Although the Supreme Court decision does not set forth specific, measurable factors for determining the deductibility of fines for Swiss corporate tax purposes, further guidance may be forthcoming from the cantonal courts and tax authorities. The specific framework for analyzing the deductibility of fines will vary depending on the particular type of fine imposed and is highly fact-specific. In the case of the Swiss Bank Program and its related fines, for example, relevant factors include the revenue earned by the banks involved, the lost tax revenue to the United States on its taxpayers’ undisclosed accounts, amounts paid in lieu of an admission of wrongdoing and additional amounts imposed for “aggravating” factors.
The tax treatment of fines, penalties and penal sanctions was, until recently, an unclear area of Swiss law that varied between cantons. Now that Switzerland’s highest court has ruled on the issue, and with the forthcoming enactment of the Federal Law on the Tax Treatment of Financial Sanctions, these legal uncertainties are now more certain. Fines and financial sanctions with a penal character are not deductible; profit-taking sanctions without a penalty are still deductible.

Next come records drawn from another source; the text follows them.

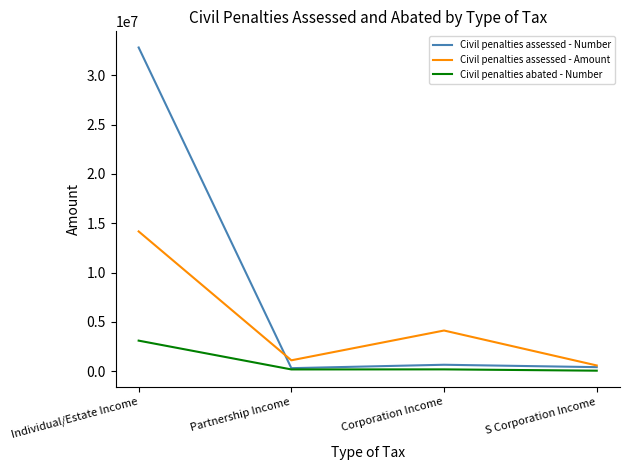

Is this an area chart (filled region under the line)?

No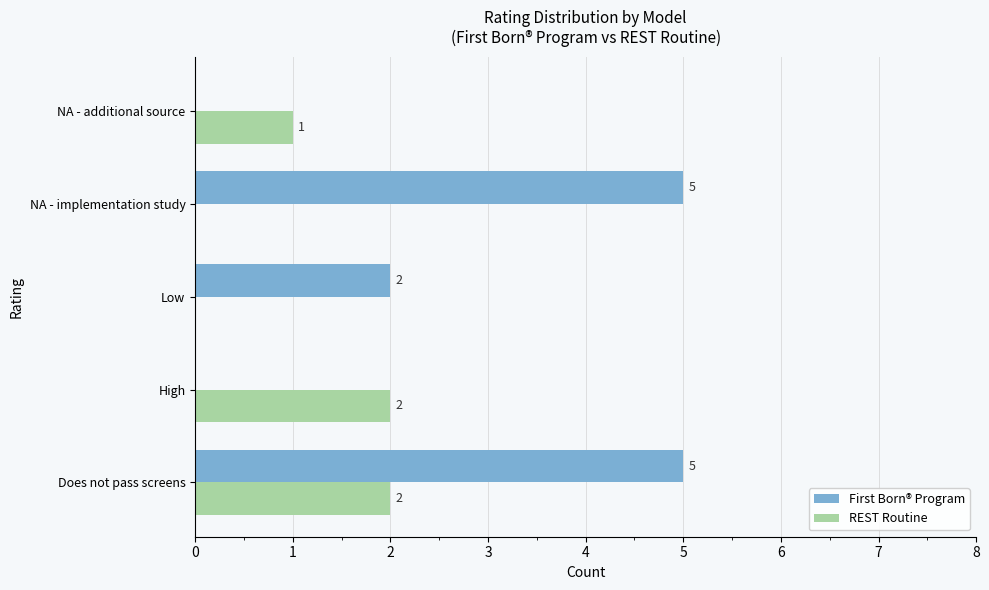

What is the sum of all REST Routine values?

5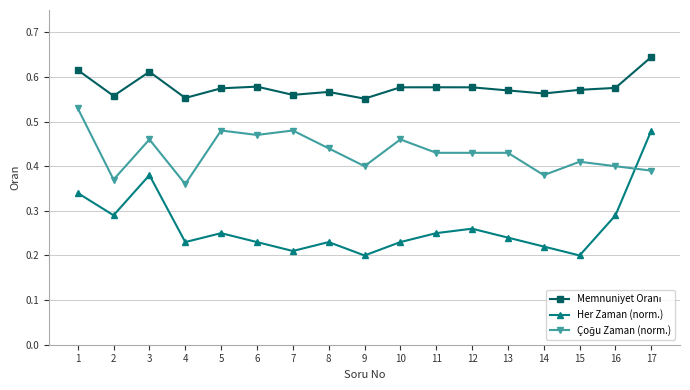

The value of Her Zaman (norm.) at 4 is 0.1. True or false?

False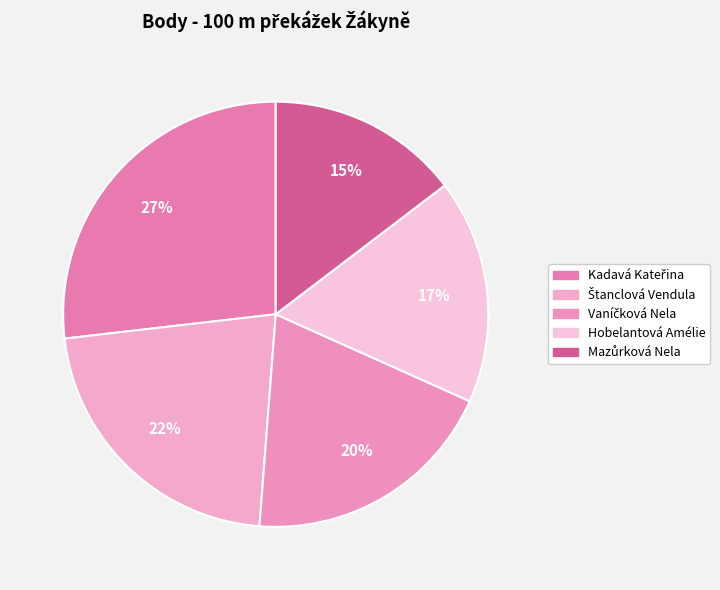

The Štanclová Vendula slice represents 36% of the pie. True or false?

False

However, the distinction between fines with penal purposes and fines with profit-taking purposes is less clear and the authorities imposing such fines are unlikely to make this distinction for the taxpayer. As multipurpose fines are unlikely to be defined with granularity as to its component parts, further consideration should be given to how these types of fines should be treated for Swiss tax purposes, especially where at least some portion is appropriately classified as having a profit-taking purpose. In any event, the burden of establishing this distinction is on the taxpayer.
Not only is the decision relevant in light of the Swiss Bank Program, but it also holds significance for any other Swiss corporate taxpayer that might be subject to a criminal or administrative fine by Swiss or non-Swiss authorities. A key takeaway from the decision is that proper planning can and should be undertaken where possible prior to the imposition of a penalty (e.g., during settlement discussions or negotiation with the authorities) to influence the characterization of the fine imposed.